Pairing a reconciliatory way of designing with the University of Oregon’s robust Environment Initiative’s goal to work toward a just and livable future, shows the College of Design continues its storied legacy in ecological design to help address global problems created by climate change and environmental degradation. This is accomplished by hiring future-focused faculty who help produce innovative alumni.

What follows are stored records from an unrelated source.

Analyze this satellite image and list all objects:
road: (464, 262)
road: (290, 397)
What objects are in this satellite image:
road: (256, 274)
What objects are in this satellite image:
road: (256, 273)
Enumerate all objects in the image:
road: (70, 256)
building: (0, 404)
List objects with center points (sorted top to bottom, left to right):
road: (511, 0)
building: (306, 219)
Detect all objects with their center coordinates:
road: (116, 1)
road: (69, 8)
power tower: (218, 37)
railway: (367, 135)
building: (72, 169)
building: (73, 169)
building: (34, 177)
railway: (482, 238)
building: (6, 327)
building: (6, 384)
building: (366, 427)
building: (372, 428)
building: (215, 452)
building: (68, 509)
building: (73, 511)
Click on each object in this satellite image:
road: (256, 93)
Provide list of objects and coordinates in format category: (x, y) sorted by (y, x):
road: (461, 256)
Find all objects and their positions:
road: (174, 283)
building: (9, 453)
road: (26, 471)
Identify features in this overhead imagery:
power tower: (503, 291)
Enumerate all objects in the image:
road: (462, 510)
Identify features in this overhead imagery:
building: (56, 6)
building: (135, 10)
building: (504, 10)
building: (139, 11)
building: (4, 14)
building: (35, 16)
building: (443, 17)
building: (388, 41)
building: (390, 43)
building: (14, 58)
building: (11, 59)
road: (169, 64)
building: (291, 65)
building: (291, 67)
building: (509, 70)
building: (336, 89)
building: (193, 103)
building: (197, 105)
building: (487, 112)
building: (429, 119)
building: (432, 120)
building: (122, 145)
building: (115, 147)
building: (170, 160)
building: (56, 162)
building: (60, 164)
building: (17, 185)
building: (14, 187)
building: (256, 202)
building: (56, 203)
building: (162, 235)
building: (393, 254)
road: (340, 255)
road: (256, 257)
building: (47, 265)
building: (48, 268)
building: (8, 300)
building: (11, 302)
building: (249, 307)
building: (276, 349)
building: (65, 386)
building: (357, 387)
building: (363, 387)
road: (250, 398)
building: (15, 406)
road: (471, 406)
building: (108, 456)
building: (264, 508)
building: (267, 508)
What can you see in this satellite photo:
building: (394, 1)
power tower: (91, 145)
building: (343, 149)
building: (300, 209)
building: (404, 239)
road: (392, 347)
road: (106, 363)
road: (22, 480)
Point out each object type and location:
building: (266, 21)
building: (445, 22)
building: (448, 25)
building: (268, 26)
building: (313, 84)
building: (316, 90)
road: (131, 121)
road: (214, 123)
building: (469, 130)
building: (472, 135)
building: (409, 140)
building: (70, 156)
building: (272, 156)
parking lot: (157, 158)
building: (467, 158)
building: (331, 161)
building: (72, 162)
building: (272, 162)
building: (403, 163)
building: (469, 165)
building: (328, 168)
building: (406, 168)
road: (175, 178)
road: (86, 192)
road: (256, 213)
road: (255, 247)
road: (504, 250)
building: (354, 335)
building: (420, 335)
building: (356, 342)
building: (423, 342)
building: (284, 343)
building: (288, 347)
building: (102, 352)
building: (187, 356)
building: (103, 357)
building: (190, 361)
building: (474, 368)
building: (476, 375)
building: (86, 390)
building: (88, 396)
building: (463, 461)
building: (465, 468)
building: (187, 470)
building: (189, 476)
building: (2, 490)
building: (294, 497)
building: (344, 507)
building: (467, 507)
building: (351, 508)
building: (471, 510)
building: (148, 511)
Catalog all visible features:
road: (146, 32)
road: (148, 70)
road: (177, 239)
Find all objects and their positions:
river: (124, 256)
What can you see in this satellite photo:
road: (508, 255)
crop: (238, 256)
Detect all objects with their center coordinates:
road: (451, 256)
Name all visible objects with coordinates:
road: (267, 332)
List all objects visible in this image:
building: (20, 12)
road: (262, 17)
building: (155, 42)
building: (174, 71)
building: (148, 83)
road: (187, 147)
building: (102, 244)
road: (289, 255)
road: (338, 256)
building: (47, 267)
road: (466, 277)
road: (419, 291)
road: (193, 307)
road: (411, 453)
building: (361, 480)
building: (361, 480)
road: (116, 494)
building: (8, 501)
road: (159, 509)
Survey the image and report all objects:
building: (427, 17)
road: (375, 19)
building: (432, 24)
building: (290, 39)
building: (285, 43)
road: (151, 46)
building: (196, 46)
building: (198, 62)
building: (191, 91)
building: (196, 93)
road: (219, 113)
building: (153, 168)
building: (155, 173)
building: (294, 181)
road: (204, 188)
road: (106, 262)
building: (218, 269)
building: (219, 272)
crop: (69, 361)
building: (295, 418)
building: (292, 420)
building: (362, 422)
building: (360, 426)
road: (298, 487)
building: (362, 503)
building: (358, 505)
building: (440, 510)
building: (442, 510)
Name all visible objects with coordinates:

Previous faculty members who challenge and engage popular design modalities include lauded individuals such as:

Edward Mazria
FAIA. Mazria developed the think-tank Architecture 2030 and issued the 2030 Challenge, an initiative to meet incremental carbon reduction goals called for by the global scientific community.

Alison Kwok
A stalwart presence in the School of Architecture & Environment at the College of Design, Kwok’s research areas include adaptive and mitigation strategies for climate change, materials and carbon, thermal comfort, zero net energy strategies, building energy metrics, and more. Pedagogy and curriculum innovation is a pressing interest because of the pressing challenges of the environment and a strong belief that architects can make a difference.

Kevin Van Den Wymelenberg
Kevin Van Den Wymelenberg wore many hats at the College of Design including the roles of Associate Dean of Research and Director of the School of Architecture & Environment while he was with the University of Oregon. He founded the Institute for Health in the Built Environment (IHBE) and directed the Biology and the Built Environment Center (BioBE Center) and the Energy Studies in Buildings Laboratory (ESBL) in Portland and Eugene and his work seeks to facilitate integration amongst a broad network of researchers and practitioners on issues concerning health, comfort, and sustainability in the human ecosystem in order to support human, community, and planetary health. He has secured over $15M in funded research on topics of energy and indoor environmental quality for organizations.

GZ “Charlie” Brown
FAIA, created the world-renowned, university-based architectural research labs, Energy Studies in Buildings Laboratory, over 40 years at the UO. Additionally, Brown helped found what is now the Society of Building Science Educators. In 1985, he provided the foundation for modern passive design principles with his book, Sun, Wind, and Light: Architectural Design Strategies.

Carla Bengtson
Carla Bengtson is an emeritus art professor who has lectured on environmental thought at international environmental philosophy conferences and biodiversity conservation conferences in the US, Canada, and South America. Her site-responsive projects, situated in wild, domestic, and liminal spaces, create possible/impossible situations in which to attempt interspecies communication. She has received numerous awards, including a Hallie Ford Foundation residency award, an Oregon Arts Commission grant, and an NEA Individual Grant for Artists. She has participated in multiple residencies, including Mass Moca, Djerassi, Ucross, a Signal Fire Outpost residency at the US/Mexico border, and thirteen residencies at the Tiputini Biodiversity Research Station in the Ecuadorian Amazon.

John Reynolds
FAIA, established the Reynolds Symposium and co-authored four editions of Mechanical and Electrical Equipment for Buildings, now the most widely used text on the design of environmental control systems for buildings that is used in many schools of architecture and for the architecture licensing exam.

Mitch Joachim
One of the primary instructors at the inaugural Bruton Design Intensive, a weeklong summer course where students were tasked with designing a new building façade system that could be home to Oregon’s endangered indigenous bumblebees Mitch is the Co-Founder of Terreform ONE and Associate Professor of Practice at NYU. Mitchell upholds noteworthy leadership roles as a University Senator and Co-Chair of Global Design NYU. He has won many awards including Fulbright Scholarship, LafargeHolcim Acknowledgement Prize, Ove Arup Foundation Grant, and many more! He is a TED Senior Fellow and has been awarded fellowships with Safdie Architects, and the Martin Society for Sustainability at MIT.